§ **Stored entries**
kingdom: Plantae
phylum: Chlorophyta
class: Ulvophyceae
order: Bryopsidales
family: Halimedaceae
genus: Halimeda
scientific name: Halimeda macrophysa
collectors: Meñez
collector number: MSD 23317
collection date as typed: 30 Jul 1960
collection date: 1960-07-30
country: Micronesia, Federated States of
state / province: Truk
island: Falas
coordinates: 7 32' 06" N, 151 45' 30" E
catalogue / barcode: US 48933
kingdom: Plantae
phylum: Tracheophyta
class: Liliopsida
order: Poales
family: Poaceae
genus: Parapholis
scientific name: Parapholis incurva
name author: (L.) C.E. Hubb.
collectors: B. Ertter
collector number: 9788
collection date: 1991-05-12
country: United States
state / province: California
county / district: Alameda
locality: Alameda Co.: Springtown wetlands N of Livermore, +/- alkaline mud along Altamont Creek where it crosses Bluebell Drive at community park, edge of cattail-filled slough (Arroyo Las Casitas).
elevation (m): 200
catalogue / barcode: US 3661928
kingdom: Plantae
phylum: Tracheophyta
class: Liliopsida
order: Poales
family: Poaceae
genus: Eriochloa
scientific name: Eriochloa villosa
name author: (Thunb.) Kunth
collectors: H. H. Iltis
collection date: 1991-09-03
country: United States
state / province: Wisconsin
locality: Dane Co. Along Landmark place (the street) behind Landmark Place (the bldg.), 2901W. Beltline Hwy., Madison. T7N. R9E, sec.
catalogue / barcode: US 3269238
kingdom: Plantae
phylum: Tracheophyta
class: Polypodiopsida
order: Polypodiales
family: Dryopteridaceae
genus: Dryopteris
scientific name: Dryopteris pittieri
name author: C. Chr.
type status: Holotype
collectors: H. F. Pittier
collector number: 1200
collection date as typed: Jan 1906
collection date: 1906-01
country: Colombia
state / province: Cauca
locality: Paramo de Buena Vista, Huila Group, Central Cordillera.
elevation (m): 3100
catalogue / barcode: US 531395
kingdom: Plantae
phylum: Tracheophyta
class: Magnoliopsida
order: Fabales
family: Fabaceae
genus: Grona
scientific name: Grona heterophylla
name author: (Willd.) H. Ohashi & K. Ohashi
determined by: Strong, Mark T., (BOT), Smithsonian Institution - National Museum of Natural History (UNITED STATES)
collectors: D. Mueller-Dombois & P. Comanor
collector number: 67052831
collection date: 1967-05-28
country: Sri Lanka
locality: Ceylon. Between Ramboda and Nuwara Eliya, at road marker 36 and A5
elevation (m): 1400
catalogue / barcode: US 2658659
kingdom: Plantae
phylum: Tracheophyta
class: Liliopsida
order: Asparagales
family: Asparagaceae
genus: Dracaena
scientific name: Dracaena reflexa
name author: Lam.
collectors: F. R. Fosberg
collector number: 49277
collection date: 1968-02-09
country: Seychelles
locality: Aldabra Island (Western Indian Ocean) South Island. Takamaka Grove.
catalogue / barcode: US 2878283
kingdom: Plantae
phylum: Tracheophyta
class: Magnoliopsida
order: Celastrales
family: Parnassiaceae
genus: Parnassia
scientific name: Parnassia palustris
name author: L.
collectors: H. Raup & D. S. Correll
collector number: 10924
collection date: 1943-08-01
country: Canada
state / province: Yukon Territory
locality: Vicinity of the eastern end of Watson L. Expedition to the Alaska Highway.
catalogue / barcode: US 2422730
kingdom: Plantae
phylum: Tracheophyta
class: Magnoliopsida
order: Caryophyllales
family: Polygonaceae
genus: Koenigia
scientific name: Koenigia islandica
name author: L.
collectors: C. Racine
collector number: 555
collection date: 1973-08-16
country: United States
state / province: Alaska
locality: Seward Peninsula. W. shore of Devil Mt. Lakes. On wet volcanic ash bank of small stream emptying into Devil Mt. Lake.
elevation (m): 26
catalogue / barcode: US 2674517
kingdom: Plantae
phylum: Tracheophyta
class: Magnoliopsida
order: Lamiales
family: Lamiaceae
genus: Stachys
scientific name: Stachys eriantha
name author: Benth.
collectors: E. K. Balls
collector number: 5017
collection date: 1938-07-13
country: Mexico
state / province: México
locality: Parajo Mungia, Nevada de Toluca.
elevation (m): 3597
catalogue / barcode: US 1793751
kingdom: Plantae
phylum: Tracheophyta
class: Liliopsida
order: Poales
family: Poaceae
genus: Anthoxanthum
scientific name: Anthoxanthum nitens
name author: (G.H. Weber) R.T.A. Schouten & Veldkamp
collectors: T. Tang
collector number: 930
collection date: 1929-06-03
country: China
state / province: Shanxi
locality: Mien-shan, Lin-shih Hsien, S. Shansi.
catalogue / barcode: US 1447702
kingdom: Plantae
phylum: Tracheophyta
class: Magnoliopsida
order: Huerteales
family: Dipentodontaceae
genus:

§ **WHAT YOU WILL DO**
Format the lines from the one containing "elevation (m): 26" through the end of the items as a JSON list of strings, one string per line, with blank lines omitted.

§ **EXERCISE RESULT**
[
  "elevation (m): 26",
  "catalogue / barcode: US 2674517",
  "kingdom: Plantae",
  "phylum: Tracheophyta",
  "class: Magnoliopsida",
  "order: Lamiales",
  "family: Lamiaceae",
  "genus: Stachys",
  "scientific name: Stachys eriantha",
  "name author: Benth.",
  "collectors: E. K. Balls",
  "collector number: 5017",
  "collection date: 1938-07-13",
  "country: Mexico",
  "state / province: México",
  "locality: Parajo Mungia, Nevada de Toluca.",
  "elevation (m): 3597",
  "catalogue / barcode: US 1793751",
  "kingdom: Plantae",
  "phylum: Tracheophyta",
  "class: Liliopsida",
  "order: Poales",
  "family: Poaceae",
  "genus: Anthoxanthum",
  "scientific name: Anthoxanthum nitens",
  "name author: (G.H. Weber) R.T.A. Schouten & Veldkamp",
  "collectors: T. Tang",
  "collector number: 930",
  "collection date: 1929-06-03",
  "country: China",
  "state / province: Shanxi",
  "locality: Mien-shan, Lin-shih Hsien, S. Shansi.",
  "catalogue / barcode: US 1447702",
  "kingdom: Plantae",
  "phylum: Tracheophyta",
  "class: Magnoliopsida",
  "order: Huerteales",
  "family: Dipentodontaceae",
  "genus:"
]